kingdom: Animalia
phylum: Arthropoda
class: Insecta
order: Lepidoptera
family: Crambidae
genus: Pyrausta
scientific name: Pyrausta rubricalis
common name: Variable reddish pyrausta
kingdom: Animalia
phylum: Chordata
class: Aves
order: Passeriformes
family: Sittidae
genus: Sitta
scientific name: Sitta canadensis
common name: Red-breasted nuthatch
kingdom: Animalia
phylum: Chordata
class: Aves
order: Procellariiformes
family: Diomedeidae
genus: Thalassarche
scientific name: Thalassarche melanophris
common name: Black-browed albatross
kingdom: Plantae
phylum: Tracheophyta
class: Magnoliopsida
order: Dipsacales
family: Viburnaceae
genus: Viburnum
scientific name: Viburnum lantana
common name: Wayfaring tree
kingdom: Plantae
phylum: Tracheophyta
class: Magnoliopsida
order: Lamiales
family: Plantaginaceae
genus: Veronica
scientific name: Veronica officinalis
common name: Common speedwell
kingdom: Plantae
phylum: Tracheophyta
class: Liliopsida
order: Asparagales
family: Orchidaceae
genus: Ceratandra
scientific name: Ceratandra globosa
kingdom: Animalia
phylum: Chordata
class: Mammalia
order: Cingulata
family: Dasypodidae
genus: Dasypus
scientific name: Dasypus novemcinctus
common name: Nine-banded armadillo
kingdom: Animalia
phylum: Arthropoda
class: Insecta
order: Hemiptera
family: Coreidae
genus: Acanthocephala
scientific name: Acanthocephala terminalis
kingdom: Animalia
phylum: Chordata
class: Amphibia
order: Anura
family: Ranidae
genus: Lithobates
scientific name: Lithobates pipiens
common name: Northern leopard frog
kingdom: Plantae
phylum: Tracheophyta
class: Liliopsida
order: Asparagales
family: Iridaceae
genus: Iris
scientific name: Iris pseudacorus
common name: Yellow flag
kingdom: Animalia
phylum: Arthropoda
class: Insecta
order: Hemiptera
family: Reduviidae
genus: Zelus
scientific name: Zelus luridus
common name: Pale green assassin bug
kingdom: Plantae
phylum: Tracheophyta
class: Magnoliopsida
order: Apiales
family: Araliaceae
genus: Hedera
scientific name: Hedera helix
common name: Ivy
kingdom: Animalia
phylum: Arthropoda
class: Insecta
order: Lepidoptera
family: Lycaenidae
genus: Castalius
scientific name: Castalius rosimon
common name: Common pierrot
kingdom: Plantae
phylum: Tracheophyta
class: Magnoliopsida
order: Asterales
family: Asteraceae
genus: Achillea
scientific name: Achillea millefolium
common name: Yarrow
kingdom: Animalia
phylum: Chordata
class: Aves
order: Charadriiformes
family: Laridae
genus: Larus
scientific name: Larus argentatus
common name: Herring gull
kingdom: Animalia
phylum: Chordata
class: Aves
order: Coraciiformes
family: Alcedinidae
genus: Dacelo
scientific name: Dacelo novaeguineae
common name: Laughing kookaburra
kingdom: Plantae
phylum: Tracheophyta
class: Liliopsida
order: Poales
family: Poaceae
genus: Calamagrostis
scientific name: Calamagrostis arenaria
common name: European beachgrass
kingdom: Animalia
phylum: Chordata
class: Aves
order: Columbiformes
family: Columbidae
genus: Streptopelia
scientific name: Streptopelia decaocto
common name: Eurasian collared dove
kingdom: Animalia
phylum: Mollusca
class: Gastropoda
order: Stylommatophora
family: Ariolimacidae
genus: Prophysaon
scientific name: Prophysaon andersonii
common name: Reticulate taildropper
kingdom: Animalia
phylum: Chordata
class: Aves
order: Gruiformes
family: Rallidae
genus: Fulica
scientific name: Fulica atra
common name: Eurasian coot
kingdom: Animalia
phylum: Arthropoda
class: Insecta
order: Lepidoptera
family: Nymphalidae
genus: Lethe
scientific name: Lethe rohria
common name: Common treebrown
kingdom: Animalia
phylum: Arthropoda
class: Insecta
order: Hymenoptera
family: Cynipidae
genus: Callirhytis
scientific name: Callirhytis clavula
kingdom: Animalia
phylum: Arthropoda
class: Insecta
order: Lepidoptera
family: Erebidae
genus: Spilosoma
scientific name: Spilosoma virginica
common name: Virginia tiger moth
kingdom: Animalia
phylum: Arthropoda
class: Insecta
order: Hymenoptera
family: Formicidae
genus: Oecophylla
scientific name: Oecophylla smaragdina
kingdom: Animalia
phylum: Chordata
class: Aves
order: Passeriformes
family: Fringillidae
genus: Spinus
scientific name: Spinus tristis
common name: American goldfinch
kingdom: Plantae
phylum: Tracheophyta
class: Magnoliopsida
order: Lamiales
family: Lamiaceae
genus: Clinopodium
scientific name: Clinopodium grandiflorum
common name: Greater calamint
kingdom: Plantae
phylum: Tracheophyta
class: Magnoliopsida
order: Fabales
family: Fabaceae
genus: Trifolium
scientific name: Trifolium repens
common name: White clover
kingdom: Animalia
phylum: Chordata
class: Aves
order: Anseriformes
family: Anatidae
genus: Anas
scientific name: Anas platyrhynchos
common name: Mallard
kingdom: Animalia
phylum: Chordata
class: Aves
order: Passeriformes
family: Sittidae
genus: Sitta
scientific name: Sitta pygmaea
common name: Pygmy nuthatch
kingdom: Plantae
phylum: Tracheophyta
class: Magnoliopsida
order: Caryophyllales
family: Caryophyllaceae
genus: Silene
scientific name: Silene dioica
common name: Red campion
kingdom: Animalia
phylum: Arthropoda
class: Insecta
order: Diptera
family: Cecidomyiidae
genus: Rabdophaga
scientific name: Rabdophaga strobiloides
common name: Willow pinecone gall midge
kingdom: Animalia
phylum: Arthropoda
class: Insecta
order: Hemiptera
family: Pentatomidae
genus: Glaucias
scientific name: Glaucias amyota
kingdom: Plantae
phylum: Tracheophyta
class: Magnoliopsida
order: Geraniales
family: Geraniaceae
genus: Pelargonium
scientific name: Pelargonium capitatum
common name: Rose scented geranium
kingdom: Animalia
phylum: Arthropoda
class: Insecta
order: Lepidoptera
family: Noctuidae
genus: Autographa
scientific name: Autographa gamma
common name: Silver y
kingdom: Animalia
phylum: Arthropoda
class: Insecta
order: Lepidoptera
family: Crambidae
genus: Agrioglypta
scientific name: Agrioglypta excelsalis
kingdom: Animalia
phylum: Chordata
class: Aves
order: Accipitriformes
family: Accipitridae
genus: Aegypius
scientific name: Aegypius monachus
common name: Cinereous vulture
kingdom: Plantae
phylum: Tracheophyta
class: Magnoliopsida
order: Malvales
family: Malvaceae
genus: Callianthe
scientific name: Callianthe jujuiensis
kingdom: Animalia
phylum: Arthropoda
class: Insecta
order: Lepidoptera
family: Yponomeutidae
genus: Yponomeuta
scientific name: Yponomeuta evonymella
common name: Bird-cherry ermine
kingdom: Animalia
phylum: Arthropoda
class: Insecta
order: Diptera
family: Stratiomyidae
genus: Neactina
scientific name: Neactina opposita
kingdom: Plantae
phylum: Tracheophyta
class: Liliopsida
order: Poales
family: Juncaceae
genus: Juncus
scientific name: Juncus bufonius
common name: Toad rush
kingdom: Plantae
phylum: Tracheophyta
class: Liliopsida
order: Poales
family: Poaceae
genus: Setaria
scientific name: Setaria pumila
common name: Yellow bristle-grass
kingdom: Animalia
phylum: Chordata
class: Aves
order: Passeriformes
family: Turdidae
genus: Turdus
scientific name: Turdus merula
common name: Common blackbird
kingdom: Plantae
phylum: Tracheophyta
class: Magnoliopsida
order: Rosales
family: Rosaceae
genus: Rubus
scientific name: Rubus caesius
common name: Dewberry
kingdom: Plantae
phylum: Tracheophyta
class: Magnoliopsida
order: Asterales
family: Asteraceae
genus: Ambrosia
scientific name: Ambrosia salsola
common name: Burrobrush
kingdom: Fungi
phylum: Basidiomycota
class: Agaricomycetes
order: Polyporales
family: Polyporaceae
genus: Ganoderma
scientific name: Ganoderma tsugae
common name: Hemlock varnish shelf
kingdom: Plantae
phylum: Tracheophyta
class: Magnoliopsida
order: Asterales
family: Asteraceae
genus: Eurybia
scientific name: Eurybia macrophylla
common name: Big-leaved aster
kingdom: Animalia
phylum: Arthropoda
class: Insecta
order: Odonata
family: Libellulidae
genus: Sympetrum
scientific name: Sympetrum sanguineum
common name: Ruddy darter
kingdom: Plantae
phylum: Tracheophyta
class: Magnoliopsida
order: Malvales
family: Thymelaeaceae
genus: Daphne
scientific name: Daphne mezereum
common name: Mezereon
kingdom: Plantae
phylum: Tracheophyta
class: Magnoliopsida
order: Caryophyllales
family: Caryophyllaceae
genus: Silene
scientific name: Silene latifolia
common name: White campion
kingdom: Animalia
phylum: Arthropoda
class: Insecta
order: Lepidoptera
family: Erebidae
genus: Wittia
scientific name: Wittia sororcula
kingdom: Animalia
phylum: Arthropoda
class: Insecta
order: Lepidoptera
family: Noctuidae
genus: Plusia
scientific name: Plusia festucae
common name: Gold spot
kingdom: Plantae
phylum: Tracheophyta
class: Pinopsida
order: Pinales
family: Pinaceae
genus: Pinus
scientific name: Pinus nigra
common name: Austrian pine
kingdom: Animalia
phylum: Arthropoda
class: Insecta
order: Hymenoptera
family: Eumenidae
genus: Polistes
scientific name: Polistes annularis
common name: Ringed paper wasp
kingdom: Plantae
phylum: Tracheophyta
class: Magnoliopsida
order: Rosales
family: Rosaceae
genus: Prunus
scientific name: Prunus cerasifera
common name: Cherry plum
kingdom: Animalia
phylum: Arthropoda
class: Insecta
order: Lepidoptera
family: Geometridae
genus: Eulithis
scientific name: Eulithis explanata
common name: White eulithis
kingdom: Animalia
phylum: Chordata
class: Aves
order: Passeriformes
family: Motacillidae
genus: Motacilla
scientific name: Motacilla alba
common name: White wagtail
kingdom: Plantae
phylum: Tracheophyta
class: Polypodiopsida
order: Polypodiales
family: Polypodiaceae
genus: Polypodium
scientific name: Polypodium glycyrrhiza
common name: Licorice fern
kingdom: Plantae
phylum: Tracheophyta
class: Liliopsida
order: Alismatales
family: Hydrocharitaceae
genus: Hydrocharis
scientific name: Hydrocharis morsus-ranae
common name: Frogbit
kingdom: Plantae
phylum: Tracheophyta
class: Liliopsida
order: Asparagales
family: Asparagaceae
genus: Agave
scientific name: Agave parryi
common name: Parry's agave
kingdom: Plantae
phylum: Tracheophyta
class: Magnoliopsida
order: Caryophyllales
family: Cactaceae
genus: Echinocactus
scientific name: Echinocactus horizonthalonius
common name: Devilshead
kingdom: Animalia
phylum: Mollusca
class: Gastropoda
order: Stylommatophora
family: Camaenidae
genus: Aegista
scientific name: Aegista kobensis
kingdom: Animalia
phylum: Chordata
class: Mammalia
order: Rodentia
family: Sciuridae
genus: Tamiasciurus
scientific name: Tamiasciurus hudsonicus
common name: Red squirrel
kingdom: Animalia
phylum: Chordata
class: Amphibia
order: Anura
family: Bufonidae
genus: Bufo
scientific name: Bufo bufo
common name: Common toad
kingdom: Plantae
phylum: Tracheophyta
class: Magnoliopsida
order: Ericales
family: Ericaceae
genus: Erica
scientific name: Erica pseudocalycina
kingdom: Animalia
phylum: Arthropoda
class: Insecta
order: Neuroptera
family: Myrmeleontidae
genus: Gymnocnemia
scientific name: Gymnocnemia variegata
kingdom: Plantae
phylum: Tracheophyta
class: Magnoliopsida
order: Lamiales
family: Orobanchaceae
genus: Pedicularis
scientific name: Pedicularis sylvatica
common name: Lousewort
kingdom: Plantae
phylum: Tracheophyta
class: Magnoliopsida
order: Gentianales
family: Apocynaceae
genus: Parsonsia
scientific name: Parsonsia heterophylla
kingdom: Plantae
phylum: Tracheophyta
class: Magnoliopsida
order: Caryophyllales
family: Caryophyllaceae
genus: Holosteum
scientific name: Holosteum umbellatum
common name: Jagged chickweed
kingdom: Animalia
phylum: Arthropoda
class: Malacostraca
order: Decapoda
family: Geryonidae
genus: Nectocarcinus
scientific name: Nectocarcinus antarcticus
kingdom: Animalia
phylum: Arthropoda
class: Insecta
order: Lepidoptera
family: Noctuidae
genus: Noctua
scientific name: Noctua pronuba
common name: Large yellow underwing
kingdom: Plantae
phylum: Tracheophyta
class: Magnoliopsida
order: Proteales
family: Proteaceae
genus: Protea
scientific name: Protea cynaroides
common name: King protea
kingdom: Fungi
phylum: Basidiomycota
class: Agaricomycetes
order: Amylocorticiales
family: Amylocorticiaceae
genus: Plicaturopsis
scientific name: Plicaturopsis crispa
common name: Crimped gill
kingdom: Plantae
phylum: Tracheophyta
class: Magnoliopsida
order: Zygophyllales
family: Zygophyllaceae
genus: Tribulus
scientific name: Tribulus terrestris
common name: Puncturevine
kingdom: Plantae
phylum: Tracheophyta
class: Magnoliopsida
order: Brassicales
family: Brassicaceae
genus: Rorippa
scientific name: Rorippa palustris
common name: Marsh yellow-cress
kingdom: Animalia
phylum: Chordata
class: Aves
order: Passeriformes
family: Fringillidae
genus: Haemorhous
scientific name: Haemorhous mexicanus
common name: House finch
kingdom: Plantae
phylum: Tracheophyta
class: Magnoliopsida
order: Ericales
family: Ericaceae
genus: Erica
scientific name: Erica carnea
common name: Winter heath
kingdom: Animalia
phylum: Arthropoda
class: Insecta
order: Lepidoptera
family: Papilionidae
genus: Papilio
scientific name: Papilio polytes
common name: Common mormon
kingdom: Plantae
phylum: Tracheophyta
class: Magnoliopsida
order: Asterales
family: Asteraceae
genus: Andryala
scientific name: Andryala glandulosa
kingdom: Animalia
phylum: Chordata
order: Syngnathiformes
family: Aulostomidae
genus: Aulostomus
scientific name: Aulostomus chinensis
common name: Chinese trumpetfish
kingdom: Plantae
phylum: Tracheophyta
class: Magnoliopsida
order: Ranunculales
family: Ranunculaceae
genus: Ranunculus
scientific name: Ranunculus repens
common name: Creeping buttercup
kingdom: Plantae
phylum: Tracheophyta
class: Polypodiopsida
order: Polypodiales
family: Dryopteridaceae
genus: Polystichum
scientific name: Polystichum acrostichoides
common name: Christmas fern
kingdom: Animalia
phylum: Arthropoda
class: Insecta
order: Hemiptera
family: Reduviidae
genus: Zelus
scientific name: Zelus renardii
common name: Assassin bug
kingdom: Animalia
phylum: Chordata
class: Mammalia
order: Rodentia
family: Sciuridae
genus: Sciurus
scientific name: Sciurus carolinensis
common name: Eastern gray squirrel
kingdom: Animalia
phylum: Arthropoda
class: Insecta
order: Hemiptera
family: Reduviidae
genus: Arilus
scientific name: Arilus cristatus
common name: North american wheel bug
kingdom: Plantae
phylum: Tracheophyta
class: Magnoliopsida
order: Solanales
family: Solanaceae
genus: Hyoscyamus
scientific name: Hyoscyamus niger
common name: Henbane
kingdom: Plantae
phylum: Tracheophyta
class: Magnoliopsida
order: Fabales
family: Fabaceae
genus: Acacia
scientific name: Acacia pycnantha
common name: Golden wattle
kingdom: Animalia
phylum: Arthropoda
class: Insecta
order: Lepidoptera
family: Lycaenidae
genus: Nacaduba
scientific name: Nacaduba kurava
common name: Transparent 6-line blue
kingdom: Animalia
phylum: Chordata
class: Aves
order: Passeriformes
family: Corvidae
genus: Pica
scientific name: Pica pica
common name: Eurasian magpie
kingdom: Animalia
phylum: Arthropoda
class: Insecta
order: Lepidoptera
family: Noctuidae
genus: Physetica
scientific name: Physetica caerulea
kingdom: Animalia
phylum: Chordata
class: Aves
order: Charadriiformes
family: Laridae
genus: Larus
|---|
Present the lines of the listing above as a Markdown table with the columns Row and Line, omitting any blank lines. Begin at the line that contains "scientific name: Agave parryi" and stop after the line that contains "order: Gentianales".

| Row | Line |
|---|---|
| 1 | scientific name: Agave parryi |
| 2 | common name: Parry's agave |
| 3 | kingdom: Plantae |
| 4 | phylum: Tracheophyta |
| 5 | class: Magnoliopsida |
| 6 | order: Caryophyllales |
| 7 | family: Cactaceae |
| 8 | genus: Echinocactus |
| 9 | scientific name: Echinocactus horizonthalonius |
| 10 | common name: Devilshead |
| 11 | kingdom: Animalia |
| 12 | phylum: Mollusca |
| 13 | class: Gastropoda |
| 14 | order: Stylommatophora |
| 15 | family: Camaenidae |
| 16 | genus: Aegista |
| 17 | scientific name: Aegista kobensis |
| 18 | kingdom: Animalia |
| 19 | phylum: Chordata |
| 20 | class: Mammalia |
| 21 | order: Rodentia |
| 22 | family: Sciuridae |
| 23 | genus: Tamiasciurus |
| 24 | scientific name: Tamiasciurus hudsonicus |
| 25 | common name: Red squirrel |
| 26 | kingdom: Animalia |
| 27 | phylum: Chordata |
| 28 | class: Amphibia |
| 29 | order: Anura |
| 30 | family: Bufonidae |
| 31 | genus: Bufo |
| 32 | scientific name: Bufo bufo |
| 33 | common name: Common toad |
| 34 | kingdom: Plantae |
| 35 | phylum: Tracheophyta |
| 36 | class: Magnoliopsida |
| 37 | order: Ericales |
| 38 | family: Ericaceae |
| 39 | genus: Erica |
| 40 | scientific name: Erica pseudocalycina |
| 41 | kingdom: Animalia |
| 42 | phylum: Arthropoda |
| 43 | class: Insecta |
| 44 | order: Neuroptera |
| 45 | family: Myrmeleontidae |
| 46 | genus: Gymnocnemia |
| 47 | scientific name: Gymnocnemia variegata |
| 48 | kingdom: Plantae |
| 49 | phylum: Tracheophyta |
| 50 | class: Magnoliopsida |
| 51 | order: Lamiales |
| 52 | family: Orobanchaceae |
| 53 | genus: Pedicularis |
| 54 | scientific name: Pedicularis sylvatica |
| 55 | common name: Lousewort |
| 56 | kingdom: Plantae |
| 57 | phylum: Tracheophyta |
| 58 | class: Magnoliopsida |
| 59 | order: Gentianales |